MATERIAL SHOWN:
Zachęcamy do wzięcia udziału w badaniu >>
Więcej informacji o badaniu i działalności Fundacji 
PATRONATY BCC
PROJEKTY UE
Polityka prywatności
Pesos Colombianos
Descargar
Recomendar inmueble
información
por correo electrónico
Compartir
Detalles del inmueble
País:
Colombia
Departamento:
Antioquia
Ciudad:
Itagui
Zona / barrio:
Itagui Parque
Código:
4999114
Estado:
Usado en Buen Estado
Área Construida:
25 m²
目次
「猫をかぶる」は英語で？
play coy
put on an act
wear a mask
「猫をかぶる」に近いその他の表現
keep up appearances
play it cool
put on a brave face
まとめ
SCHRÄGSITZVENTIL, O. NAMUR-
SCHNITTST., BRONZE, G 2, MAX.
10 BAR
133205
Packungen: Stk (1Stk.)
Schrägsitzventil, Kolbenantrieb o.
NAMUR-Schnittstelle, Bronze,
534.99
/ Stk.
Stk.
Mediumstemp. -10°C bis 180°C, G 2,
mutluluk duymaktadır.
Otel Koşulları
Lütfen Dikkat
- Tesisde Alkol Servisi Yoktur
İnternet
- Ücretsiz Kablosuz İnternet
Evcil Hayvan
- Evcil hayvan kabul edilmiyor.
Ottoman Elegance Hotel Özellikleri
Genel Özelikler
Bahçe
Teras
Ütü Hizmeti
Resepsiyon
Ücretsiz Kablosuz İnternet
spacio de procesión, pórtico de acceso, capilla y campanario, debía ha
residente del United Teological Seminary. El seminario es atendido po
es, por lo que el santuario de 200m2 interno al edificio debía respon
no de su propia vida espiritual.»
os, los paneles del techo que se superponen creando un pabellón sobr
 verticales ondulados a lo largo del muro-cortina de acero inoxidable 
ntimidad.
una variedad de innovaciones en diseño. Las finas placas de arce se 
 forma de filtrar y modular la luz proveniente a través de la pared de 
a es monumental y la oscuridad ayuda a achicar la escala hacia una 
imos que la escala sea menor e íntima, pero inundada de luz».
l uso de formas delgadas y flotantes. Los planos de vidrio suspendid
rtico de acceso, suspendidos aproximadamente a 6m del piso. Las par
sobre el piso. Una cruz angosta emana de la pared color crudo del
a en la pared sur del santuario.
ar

THE TASK:
Please rewrite the rows above, changing every "Ücretsiz Kablosuz İnternet" to "Free Wireless Internet" and keeping everything else the same.

ANSWER SPACE:
Zachęcamy do wzięcia udziału w badaniu >>
Więcej informacji o badaniu i działalności Fundacji 
PATRONATY BCC
PROJEKTY UE
Polityka prywatności
Pesos Colombianos
Descargar
Recomendar inmueble
información
por correo electrónico
Compartir
Detalles del inmueble
País:
Colombia
Departamento:
Antioquia
Ciudad:
Itagui
Zona / barrio:
Itagui Parque
Código:
4999114
Estado:
Usado en Buen Estado
Área Construida:
25 m²
目次
「猫をかぶる」は英語で？
play coy
put on an act
wear a mask
「猫をかぶる」に近いその他の表現
keep up appearances
play it cool
put on a brave face
まとめ
SCHRÄGSITZVENTIL, O. NAMUR-
SCHNITTST., BRONZE, G 2, MAX.
10 BAR
133205
Packungen: Stk (1Stk.)
Schrägsitzventil, Kolbenantrieb o.
NAMUR-Schnittstelle, Bronze,
534.99
/ Stk.
Stk.
Mediumstemp. -10°C bis 180°C, G 2,
mutluluk duymaktadır.
Otel Koşulları
Lütfen Dikkat
- Tesisde Alkol Servisi Yoktur
İnternet
- Free Wireless Internet
Evcil Hayvan
- Evcil hayvan kabul edilmiyor.
Ottoman Elegance Hotel Özellikleri
Genel Özelikler
Bahçe
Teras
Ütü Hizmeti
Resepsiyon
Free Wireless Internet
spacio de procesión, pórtico de acceso, capilla y campanario, debía ha
residente del United Teological Seminary. El seminario es atendido po
es, por lo que el santuario de 200m2 interno al edificio debía respon
no de su propia vida espiritual.»
os, los paneles del techo que se superponen creando un pabellón sobr
 verticales ondulados a lo largo del muro-cortina de acero inoxidable 
ntimidad.
una variedad de innovaciones en diseño. Las finas placas de arce se 
 forma de filtrar y modular la luz proveniente a través de la pared de 
a es monumental y la oscuridad ayuda a achicar la escala hacia una 
imos que la escala sea menor e íntima, pero inundada de luz».
l uso de formas delgadas y flotantes. Los planos de vidrio suspendid
rtico de acceso, suspendidos aproximadamente a 6m del piso. Las par
sobre el piso. Una cruz angosta emana de la pared color crudo del
a en la pared sur del santuario.
ar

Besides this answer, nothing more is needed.